Adopting what Stanford Professor Carol Dweck* has termed the ‘fixed mindset’ could be fastest way to stunt your growth and ensure wasted potential.
Her book ‘Mindset; The New Psychology of Success’ outlines two ways of thinking and viewing yourself and the world:
Fixed Mindset – The belief that skills, talents, and capabilities are predetermined, finite and therefore cannot be developed. You either have a talent, or you don’t, and the same applies to other people.
Growth Mindset – The belief that talents and abilities can be developed over time, that there is a potential to foster new skills in yourself and others.

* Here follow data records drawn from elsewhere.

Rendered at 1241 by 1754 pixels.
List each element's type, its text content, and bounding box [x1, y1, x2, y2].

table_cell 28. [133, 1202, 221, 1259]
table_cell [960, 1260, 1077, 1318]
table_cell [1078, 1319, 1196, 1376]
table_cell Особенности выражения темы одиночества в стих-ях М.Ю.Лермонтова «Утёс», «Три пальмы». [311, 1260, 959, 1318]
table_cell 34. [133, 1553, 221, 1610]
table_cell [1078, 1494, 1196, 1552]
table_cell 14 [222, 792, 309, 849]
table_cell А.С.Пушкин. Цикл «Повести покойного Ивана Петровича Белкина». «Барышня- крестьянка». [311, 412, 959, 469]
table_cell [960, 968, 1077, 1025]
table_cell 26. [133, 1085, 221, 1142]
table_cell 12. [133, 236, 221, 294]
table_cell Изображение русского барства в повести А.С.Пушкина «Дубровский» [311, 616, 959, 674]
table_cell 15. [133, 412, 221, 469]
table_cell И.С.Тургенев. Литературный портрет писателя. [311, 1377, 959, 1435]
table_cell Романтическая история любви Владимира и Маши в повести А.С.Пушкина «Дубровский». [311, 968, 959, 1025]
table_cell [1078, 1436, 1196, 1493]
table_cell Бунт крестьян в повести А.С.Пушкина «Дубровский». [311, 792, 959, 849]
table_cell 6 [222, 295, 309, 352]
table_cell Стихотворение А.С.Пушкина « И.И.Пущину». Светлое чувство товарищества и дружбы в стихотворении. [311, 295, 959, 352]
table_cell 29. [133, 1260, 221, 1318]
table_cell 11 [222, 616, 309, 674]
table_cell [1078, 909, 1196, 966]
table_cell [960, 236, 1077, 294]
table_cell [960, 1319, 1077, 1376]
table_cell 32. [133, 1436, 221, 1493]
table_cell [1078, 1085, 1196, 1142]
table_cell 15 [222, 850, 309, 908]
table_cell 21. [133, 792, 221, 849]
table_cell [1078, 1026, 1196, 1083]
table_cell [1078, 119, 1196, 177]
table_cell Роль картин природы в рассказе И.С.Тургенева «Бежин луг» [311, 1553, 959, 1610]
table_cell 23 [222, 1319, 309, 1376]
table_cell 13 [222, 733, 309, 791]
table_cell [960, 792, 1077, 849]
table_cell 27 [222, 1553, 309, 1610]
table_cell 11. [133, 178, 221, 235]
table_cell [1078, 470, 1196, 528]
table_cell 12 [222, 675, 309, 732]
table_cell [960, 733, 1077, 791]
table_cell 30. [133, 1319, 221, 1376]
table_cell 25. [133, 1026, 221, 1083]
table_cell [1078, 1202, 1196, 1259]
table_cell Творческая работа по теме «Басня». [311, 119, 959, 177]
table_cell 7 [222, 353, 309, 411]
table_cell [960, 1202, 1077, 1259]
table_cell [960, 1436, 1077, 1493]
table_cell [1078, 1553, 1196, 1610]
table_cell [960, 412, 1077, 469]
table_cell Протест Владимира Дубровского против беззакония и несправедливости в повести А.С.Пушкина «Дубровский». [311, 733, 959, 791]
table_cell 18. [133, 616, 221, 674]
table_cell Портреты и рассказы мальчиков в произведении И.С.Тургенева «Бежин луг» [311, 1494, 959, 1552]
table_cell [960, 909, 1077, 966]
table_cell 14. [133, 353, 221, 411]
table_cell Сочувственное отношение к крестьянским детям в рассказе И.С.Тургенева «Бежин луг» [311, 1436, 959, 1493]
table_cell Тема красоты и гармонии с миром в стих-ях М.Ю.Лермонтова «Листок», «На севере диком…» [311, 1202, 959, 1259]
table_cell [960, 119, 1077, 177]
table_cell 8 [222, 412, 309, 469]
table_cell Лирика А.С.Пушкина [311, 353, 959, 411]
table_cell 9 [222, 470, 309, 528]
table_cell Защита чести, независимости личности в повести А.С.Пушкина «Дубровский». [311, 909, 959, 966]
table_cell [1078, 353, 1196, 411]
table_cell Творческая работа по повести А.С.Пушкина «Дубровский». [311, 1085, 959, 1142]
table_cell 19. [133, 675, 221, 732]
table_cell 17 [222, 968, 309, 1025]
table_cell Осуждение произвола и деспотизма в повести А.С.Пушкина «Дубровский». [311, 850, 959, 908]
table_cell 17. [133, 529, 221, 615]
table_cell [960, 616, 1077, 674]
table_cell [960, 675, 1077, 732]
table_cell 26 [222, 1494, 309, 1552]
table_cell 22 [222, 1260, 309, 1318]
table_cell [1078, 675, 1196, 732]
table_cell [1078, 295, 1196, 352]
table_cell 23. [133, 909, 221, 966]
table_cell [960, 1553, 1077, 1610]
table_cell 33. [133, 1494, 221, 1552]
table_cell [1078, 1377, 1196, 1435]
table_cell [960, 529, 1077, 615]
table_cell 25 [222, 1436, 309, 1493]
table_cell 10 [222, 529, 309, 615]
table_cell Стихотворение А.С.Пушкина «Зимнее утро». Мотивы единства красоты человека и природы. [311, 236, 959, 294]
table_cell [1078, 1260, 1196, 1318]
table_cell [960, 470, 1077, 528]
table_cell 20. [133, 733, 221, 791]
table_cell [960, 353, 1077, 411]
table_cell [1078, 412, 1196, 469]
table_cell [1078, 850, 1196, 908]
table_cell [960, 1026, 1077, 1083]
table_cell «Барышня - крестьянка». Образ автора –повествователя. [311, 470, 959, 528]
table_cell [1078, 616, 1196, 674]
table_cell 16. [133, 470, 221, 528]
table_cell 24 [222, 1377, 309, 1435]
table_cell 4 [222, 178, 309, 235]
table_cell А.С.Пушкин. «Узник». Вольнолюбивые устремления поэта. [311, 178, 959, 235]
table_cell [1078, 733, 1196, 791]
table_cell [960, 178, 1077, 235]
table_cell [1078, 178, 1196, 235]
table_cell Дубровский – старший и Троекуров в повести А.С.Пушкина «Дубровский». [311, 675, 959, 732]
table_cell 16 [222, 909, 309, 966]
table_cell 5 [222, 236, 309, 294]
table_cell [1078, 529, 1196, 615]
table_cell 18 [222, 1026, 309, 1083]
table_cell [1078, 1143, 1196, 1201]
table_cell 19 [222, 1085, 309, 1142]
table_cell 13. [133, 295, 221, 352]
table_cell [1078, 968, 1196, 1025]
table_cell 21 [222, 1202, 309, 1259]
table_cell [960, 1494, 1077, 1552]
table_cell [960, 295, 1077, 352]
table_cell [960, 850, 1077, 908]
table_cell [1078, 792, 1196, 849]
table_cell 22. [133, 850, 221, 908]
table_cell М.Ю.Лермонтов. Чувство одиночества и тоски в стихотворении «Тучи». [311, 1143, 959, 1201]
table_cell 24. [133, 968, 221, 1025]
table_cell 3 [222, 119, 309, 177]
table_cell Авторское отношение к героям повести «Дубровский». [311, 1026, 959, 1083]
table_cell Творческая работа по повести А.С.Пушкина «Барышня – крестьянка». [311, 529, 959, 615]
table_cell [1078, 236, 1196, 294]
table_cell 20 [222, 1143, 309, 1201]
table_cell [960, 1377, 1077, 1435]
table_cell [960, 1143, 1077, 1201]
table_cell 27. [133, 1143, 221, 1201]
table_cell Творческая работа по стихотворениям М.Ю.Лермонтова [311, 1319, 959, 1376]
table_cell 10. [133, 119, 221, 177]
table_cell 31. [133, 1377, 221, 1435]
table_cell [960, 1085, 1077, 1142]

Leaders who have adopted a growth mindset believe that they can and will get better at what they do, with learning and experience over time. They see failure as an opportunity that could lead to mastery, and take full responsibility for their own learning.
In contrast, leaders with a fixed mindset experience an urgency to prove themselves. They avoid situations with a high likelihood of failure because success depends upon protecting and their fixed qualities and concealing their deficiencies. When failure does occur, the focus is on rationalizing the failure rather than learning from it.
What is your prevailing mindset?
These mindsets apply to how you think about yourself, and also how you think about others, and they shape how you respond to the world. Adopting a growth mindset and believing that your skills, talents, and capabilities can be cultivated and developed will not only fast-track your growth and potential, it will also develop those around you.
As Dweck says, ‘Mindset are just beliefs. They’re powerful beliefs, but there just something on your mind, and you can change your mind.’
What mindset are you operating from today? What would be the most useful mindset to adopt?